VANGUARD · Fun Papers 11

GSD — ground sample distance — is the ratio of real-world metres to image pixels. A drone that knows its GSD can measure, count, navigate, and hand meaningful coordinates to whoever is downstream. A drone that doesn't, can't.

In an outdoor field with sky all around, the altimeter and the camera intrinsics tell you GSD. In a GPS-denied alley, an indoor warehouse, or a cluttered construction site, they don't. Your altitude estimate drifts. Your intrinsics are correct but underdetermined without an additional metric cue. This paper is about the world's cheapest metric cue.

The sedan as a ruler

Vehicles are almost uniquely well-suited to the problem. They are:

Everywhere humans are — so you can rely on at least one being in frame in most operational environments.
Strongly bimodal in size — most vehicles cluster tightly around one of three widths (sedan, SUV/truck, van).
Culturally standardised — Toyota Camrys and Honda Civics span a narrow band; the mean sedan is 1.82 m wide, σ ≈ 6 cm.
Easy to detect — every general-purpose object detector has more "car" data than "any other outdoor object" combined.

Given a detected car in the image, we recover its pixel width. Given the class-conditional real-world width prior, we solve for GSD directly. It is ugly and simple and correct.

Why vision-language models hallucinate scale

There is a failure mode that motivated the paper. Modern VLMs are excellent at what questions ("what is in this image?") and unreliable at how big questions ("how far is it?", "how wide?", "what is the GSD?"). They confidently invent answers. We tested this on a held-out set of UAV images and found that SOTA VLMs produced scale estimates with median error >35% — often with confident, fluent explanations attached.

The reason, once you look at it, is structural. A language model has no mechanism to recover metric scale from pixel content alone; the mapping pixels-to-metres is genuinely not in the image. The "answer" the VLM returns is a language-prior answer — a plausible-sounding number consistent with the class of scene. It is fluent and not measurable.

A drone does not need fluent guesses about scale. A drone needs correct numbers or honest uncertainty. VANGUARD provides both, by outsourcing the metric question to an object whose size is actually known.

What we had to get right

Class-conditional priors, not a single number. We maintain separate priors for sedan, SUV/crossover, pickup, van, and truck. The detector outputs class probabilities; we marginalise. Using a single "vehicle" size gives error ~11%; using class-conditional gives 5–6%.

Orientation matters. The pixel-width of a car depends on its orientation relative to the camera. We ignored this in v1 and it cost us a lot of accuracy. In v2, we use the detector's orientation estimate to apply a cosine correction. This was the single biggest win in the paper.

Confidence-weighted averaging. With multiple vehicles in frame, we average GSD estimates weighted by each detection's confidence. This gives soft robustness to the occasional misdetection.

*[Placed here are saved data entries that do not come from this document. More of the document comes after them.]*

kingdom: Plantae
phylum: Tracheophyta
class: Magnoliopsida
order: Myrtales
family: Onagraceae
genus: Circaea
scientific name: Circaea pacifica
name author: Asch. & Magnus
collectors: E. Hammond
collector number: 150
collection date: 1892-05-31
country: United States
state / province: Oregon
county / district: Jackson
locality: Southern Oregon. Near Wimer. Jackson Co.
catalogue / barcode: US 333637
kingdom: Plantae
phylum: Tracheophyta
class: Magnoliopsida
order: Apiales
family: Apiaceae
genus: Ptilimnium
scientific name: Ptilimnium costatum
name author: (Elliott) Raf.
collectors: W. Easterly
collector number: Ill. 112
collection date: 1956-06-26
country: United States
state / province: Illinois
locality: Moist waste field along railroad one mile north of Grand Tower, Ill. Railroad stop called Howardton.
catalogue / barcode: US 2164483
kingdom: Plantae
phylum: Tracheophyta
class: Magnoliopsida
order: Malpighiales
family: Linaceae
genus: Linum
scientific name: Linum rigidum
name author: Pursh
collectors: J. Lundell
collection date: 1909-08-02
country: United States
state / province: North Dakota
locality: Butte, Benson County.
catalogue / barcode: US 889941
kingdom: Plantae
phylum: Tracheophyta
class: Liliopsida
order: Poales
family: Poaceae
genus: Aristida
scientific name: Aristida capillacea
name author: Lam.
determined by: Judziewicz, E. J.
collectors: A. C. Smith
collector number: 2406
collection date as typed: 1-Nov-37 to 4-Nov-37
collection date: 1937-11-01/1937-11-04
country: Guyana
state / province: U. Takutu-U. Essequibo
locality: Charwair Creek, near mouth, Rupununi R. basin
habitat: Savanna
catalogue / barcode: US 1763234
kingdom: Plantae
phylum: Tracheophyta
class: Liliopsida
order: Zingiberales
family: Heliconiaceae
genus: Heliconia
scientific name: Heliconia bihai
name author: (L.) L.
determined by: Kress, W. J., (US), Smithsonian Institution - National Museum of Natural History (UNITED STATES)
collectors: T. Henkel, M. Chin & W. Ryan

Ground-plane assumption. GSD as we define it assumes the cars are on a flat ground plane. For drones operating near structures, we extended this to work with a coarse plane-estimate from consecutive frames. It works; we don't love it; it's in the limitations section.

Fig. 2 — Six-percent error is inside what most downstream tasks tolerate. VLM scale hallucinations are not.

What the method doesn't do

It doesn't work in environments without vehicles. A forest fire drone cannot use VANGUARD. It doesn't work in non-terrestrial environments at all. And it has a graceful-degradation property we like, which is that in the one vehicle-less frame in a sequence, the last good GSD estimate persists — the drone keeps flying until the next car shows up.

I am a co-author on this one, not the driver. Yifei led the vehicle-prior work; I contributed the calibration analysis and some of the robustness-ablation framing. The project is a small reminder that the right choice of "anchor" — the thing whose size you happen to know — can collapse a hard problem into an easy one, and that anchors don't have to be exotic. Sometimes they are a Honda.